June 23–July 29, 2016
Opening: Thursday, June 23, 6–8pm
533 West 26 St
New York, NY 10001
T 1 212 714 9500
James Cohan is pleased to present Intimisms, a group exhibition that considers the continuing legacy of the Intimists. A group of late 19th and early 20th century artists that included Jean-Edouard Vuillard and Pierre Bonnard, the Intimists created jewel-like portraits of family and friends in richly-colored interiors during moments of domestic quietude. Organized with artist Aliza Nisenbaum, the exhibition features 26 historic, established, and emerging artists and is on view at the gallery’s Chelsea location from June 23 through July 29.
Included in the exhibition are paintings by Ellen Altfest, Joan Brown, Jordan Casteel, Susanna Coffey, Ben Degen, Louis Eilshemius, Nicole Eisenman, Jane Freilicher, Lucian Freud, Hope Gangloff, Anna Glantz, Heather Guertin, Heidi Howard, Ridley Howard, Sangram Majumdar, John McAllister, Alice Neel, Aliza Nisenbaum, Jennifer Packer, Ga Hee Park, Fairfield Porter, Giordanne Salley, Tschabalala Self, Sylvia Sleigh, Alison Elizabeth Taylor, Henry Taylor, and Patricia Treib.
Following the advent of the genre by its earliest French practitioners, artists have practiced successive modes of intimism inside rooms and behind closed doors, amongst friends and confidants, through diary entries and inner monologues, revealing confessions and secrets, all filtered through their aestheticized private view. The style privileges an artist’s ineffable affinities and communion with his or her subject, rather than emphasizing direct observation and storytelling. Intimisms considers the artists who champion this introspection, focusing on the interior spaces of their studios, living spaces, and bedrooms, while looking to friends, family, and lovers as subjects. Contemporary painters continue to press and stretch against the subtle confines of the genre, updating this endeavor for the 21st century.

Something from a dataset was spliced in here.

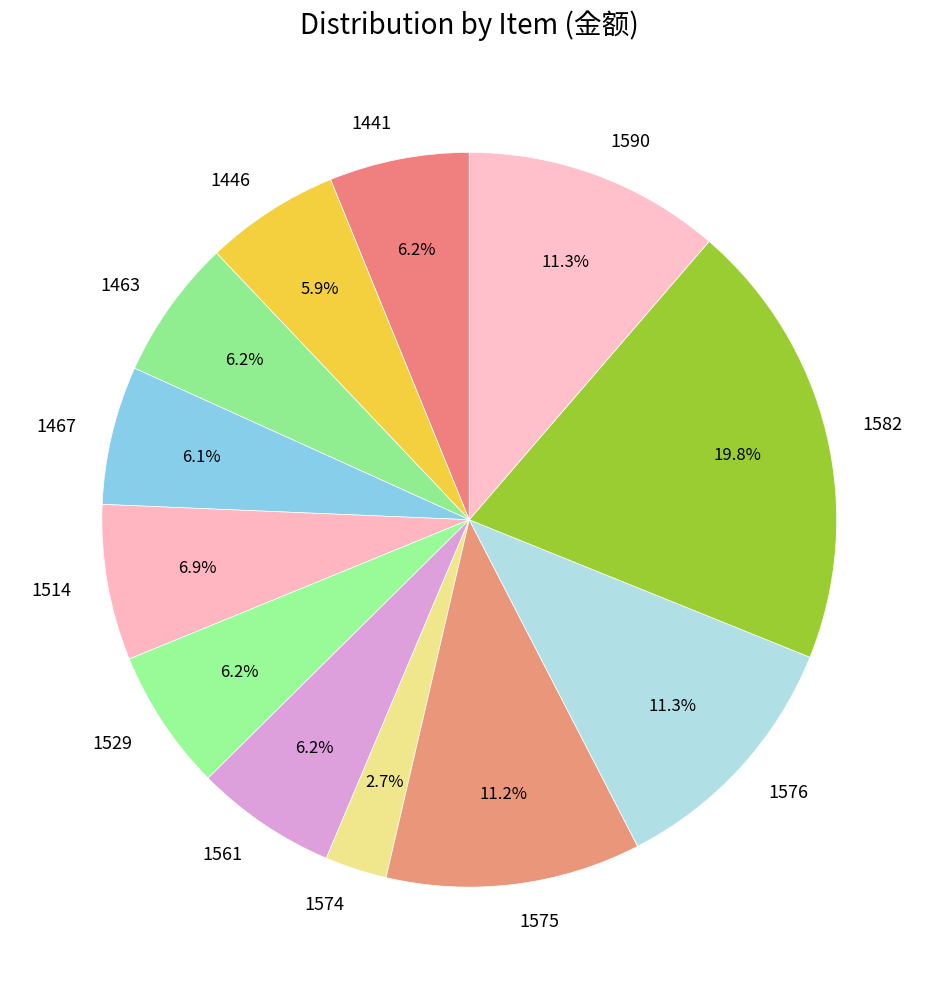

Do 1590 and 1582 together represent more than half of the pie?

No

For modern audiences, the most intimate moments are often posted, liked, and hashtagged instantaneously. How then are these previously private, sometimes clandestine, moments preserved in our era? Writing about a younger generation of painters working through the legacy of the Intimists, writer and curator Chris Sharp of Lulu in Mexico City raises doubts, “about the feasibility of intimacy, perceiving it less as a fact of life than an ethical mode, won through the increasingly rare act of paying attention.” For these artists, the act of painting actualizes and secures the personal intimacy they seek with their subjects.
Like Bonnard and Vuillard before them, these artists allow the physical interior to serve as a symbol for the soul and psyche, revealing that one’s personal viewpoint—a subjective view of reality—holds unique and vital meaning.
We would like to thank and credit Chris Sharp, from whose essay “Aliza Nisenbuam: Portraits, Letters, Books and Flowers,” this exhibition was in large part inspired.
Aliza Nisenbaum (b. Mexico City, Mexico) is a New York based artist. She is an assistant professor at Columbia University School of the Arts and has exhibited both in the United States and internationally. Recent exhibitions include Mary Mary, Glasgow, UK; White Columns, New York, NY; and Lulu, Mexico City, Mexico. Her work was also included in the Biennial of the Americas, Museum of Contemporary Art, Denver, CO; the Rufino Tamayo Painting Biennial, Museo Rufino Tamayo, Mexico City, Mexico; Fondazione Querini Stampalia, Venice, Italy; The Renaissance Society, Chicago, IL; and the Poor Farm, Manawa, WI.